In this issue of Blood, Miesbach et al show that adeno-associated virus-5 (AAV5) liver-directed gene therapy in severe and moderate hemophilia B was clinically effective, with patients achieving stable factor IX (FIX) expression. The procedure was well tolerated and no immune responses were detected.1
The introduction of clotting factor concentrates in the 1970s, and the ability to infuse them at home, revolutionized the lives of those with hemophilia. The past 30 years have witnessed the development of recombinant products devoid of human or animal proteins and with half-lives significantly longer than those of the natural proteins. The current gold standard treatment of severe disease is prophylaxis with infusions twice a week for hemophilia A and once every 1 to 2 weeks for hemophilia B. It is now possible for people with hemophilia to lead normal lives with virtually no bleeds.
In parallel with the rapid progress in IV infused treatments, a revolution has been taking place with novel products and gene therapy that is now reaching maturity. Most individuals with hemophilia have been looking forward to the time when they could be free of the burden of regular IV infusions; this is now within reach.
The breakthrough in modern era gene therapy for hemophilia was the publication of the Nathwani et al study in 2011.2 They used wild-type FIX in AAV8 vector containing a liver-specific promoter enabling peripheral administration. Although the levels of FIX achieved with the highest vector dose of 2 × 1012 vector genomes/kg were modest (mean, 5.1%), they have been maintained with no safety issues and some patients have been able to discontinue prophylaxis.2,3 Four of the 6 patients in the highest dose cohort experienced a rise in alanine aminotransferase with a drop in FIX expression in the presence of capsid-related T-cell reactivity and responded to short courses of steroids.2,3
At the end of 2017, 2 further gene therapy studies were published reporting achievement of FVIII/IX levels beyond the expectations of most treaters.4,5 George et al also used an AAV vector containing the FIX gene with the Padua mutation and achieved FIX levels of ∼33% (see figure).4 The Padua FIX mutation was previously shown to be associated with five- to 10-fold higher expression of FIX in vitro.6 Even more impressive are the results in hemophilia A where, using an AAV5 vector with a B-domain deleted FVIII, 6 of the 7 patients with hemophilia in the highest dose cohort studied achieved normal FVIII levels.5
In this issue of the journal, Miesbach et al report their experience with an AAV5 vector in hemophilia B patients with baseline FIX ≤2.0 IU/dL (≤2%) achieving mean FIX levels of 4.4% in the group receiving 5 × 1012 vector genomes/kg and 6.9% in the 2 × 1013 vector genomes/kg cohort. The levels were maintained throughout the study. Concomitant with the increase in baseline FIX, the number of spontaneous bleeds was reduced by 53% and 70% in the 2 cohorts, respectively, even though 9 of the 10 patients entered the trial on prophylaxis and had a low bleed rate already. All but 1 patient were able to discontinue prophylaxis after the gene therapy. Although 3 patients developed mildly raised alanine aminotransferase levels and were treated with steroids, no capsid-specific T-cell responses were detected. The Miesbach et al and Nathwani et al2,3 studies used the same wild-type FIX gene cassette and liver-specific promoter, yet the current study detected no capsid-specific reactive T cells even though the vector dose used was 10-fold higher. The Miesbach et al study confirms the effectiveness and safety of gene therapy in hemophilia. Interestingly, since this phase 1/2 study was concluded, the US Food and Drug Administration has allowed UniQure, the sponsor, to use the Padua mutation in its next phase 3 clinical trial without having to repeat the phase 1/2 studies.

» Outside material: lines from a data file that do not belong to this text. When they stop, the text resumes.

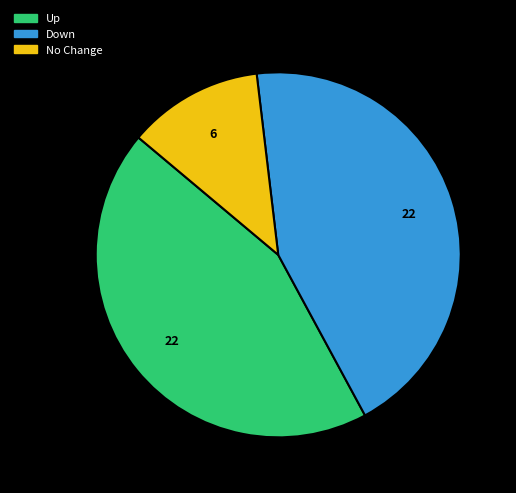

Count the number of slices in the pie.

3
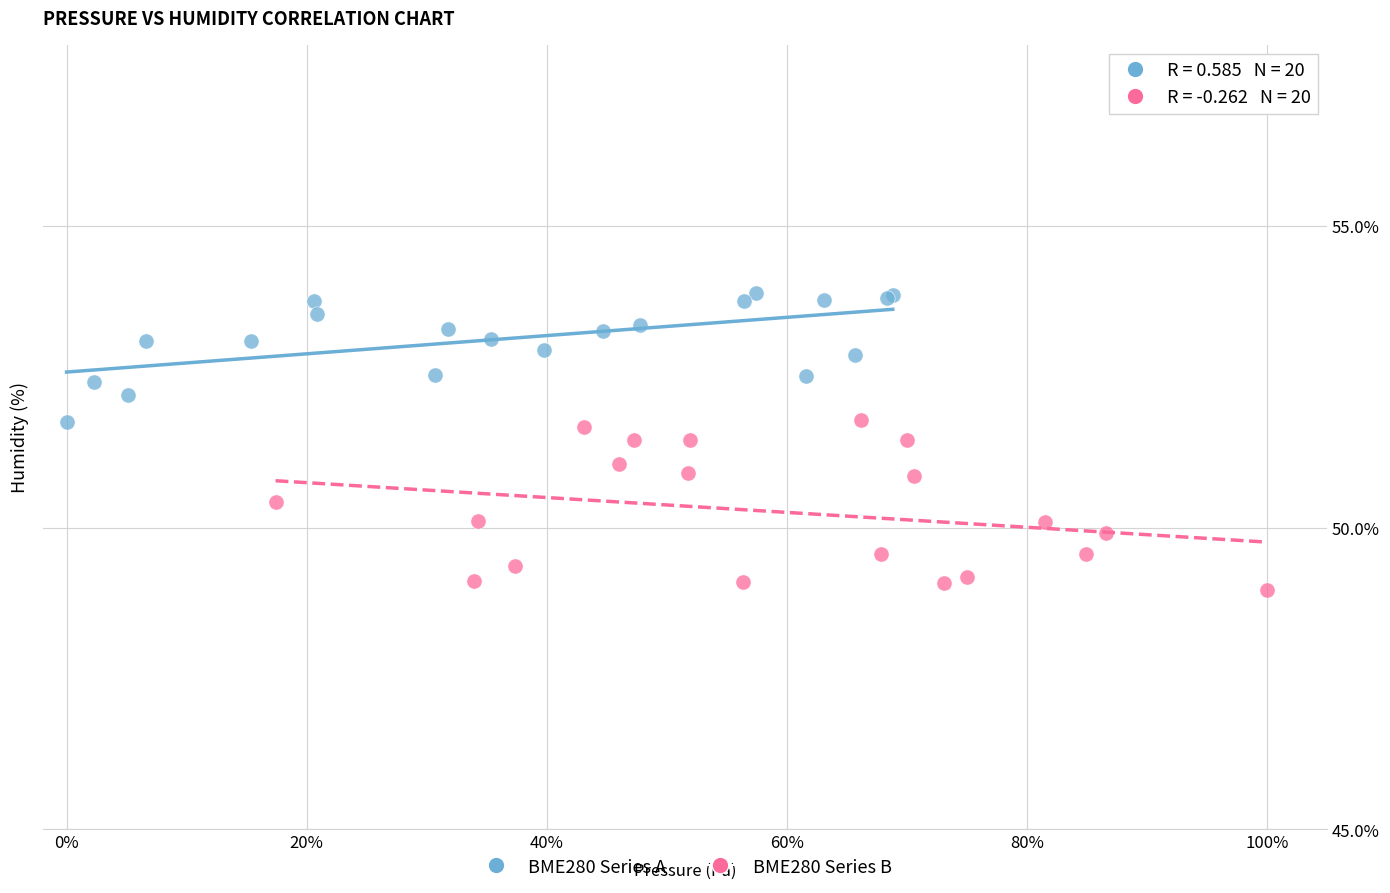

Which series contains the lowest Y value?

BME280 Series B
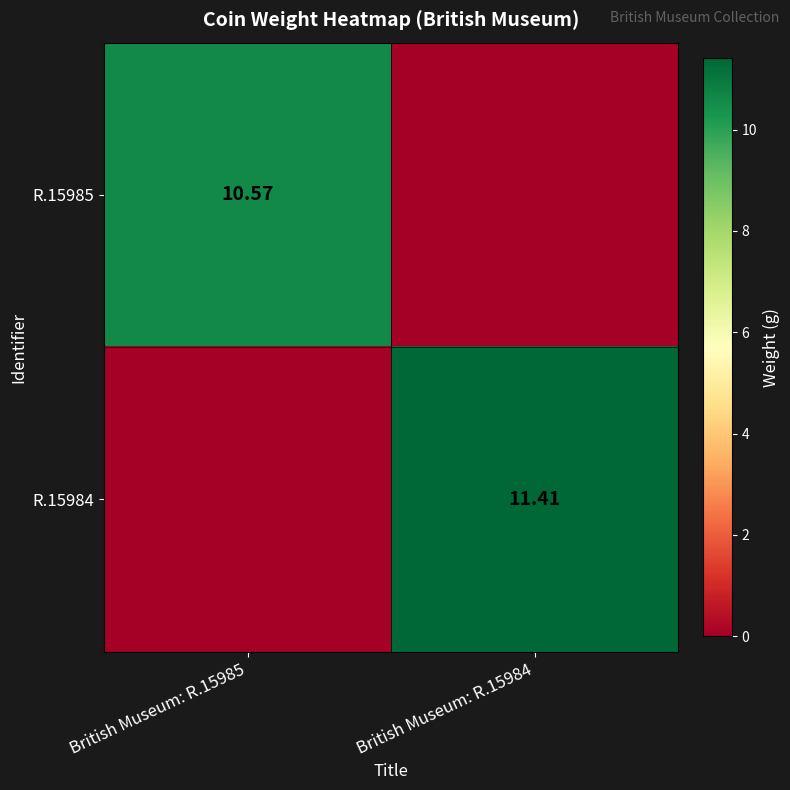

What is the sum of the R.15985 values at British Museum: R.15984 and British Museum: R.15985?

10.6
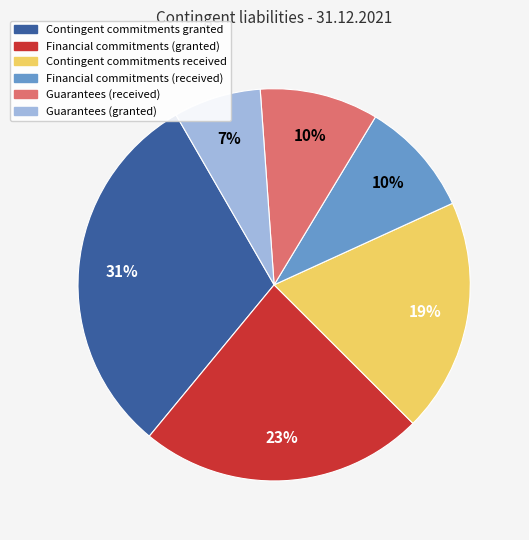

How many slices are in this pie chart?

6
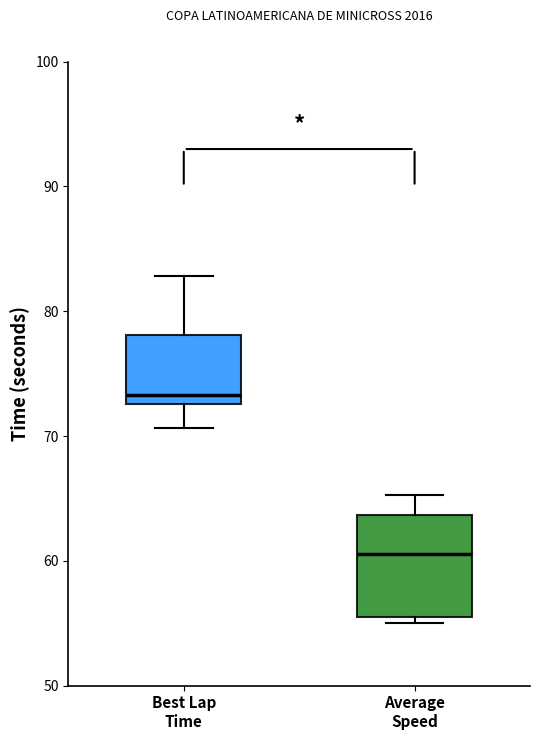

Which box has the highest median line?

Best Lap Time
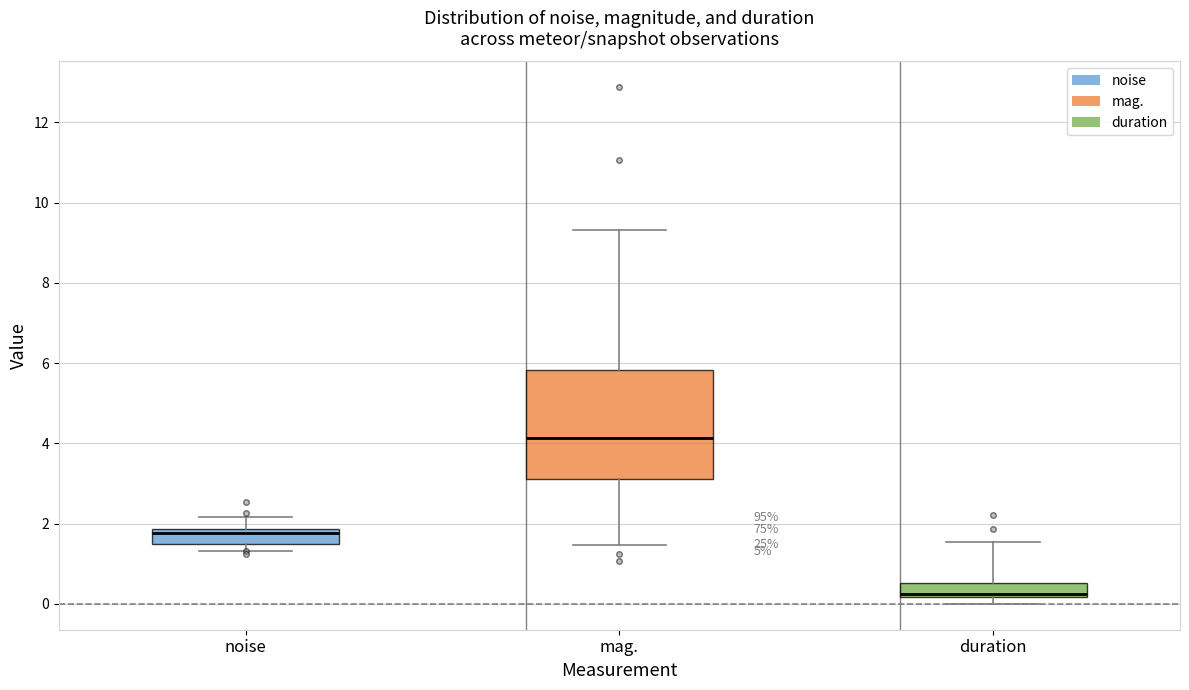

Comparing the boxes themselves (not the whiskers), which one is the tallest?

mag.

Two of the most frequent questions asked about gene therapy by those with hemophilia are how long the efficacy will last and can we be sure it is safe. What we have so far is good news, but the future is unknown. Efficacy and safety in humans have been maintained for at least 6 years, but only time will tell how long this will last. The AAV vectors are episomal and do not integrate, so some loss of efficacy would be expected as the transduced hepatocytes turn over. The nonintegrating nature of these vectors suggests that long-term carcinogenesis will not be an issue. None of the patients with hemophilia participating in any of the gene therapy trials in hemophilia A or B has developed inhibitors, which is reassuring.
This author may be an unrealistic optimist, but he believes that in the long term the major benefit of gene therapy will be seen in resource-poor countries with little access to concentrates rather than areas where concentrates are plentiful and those with hemophilia have a reasonably good quality of life already.
Conflict-of-interest disclosure: The author declares no competing financial interests.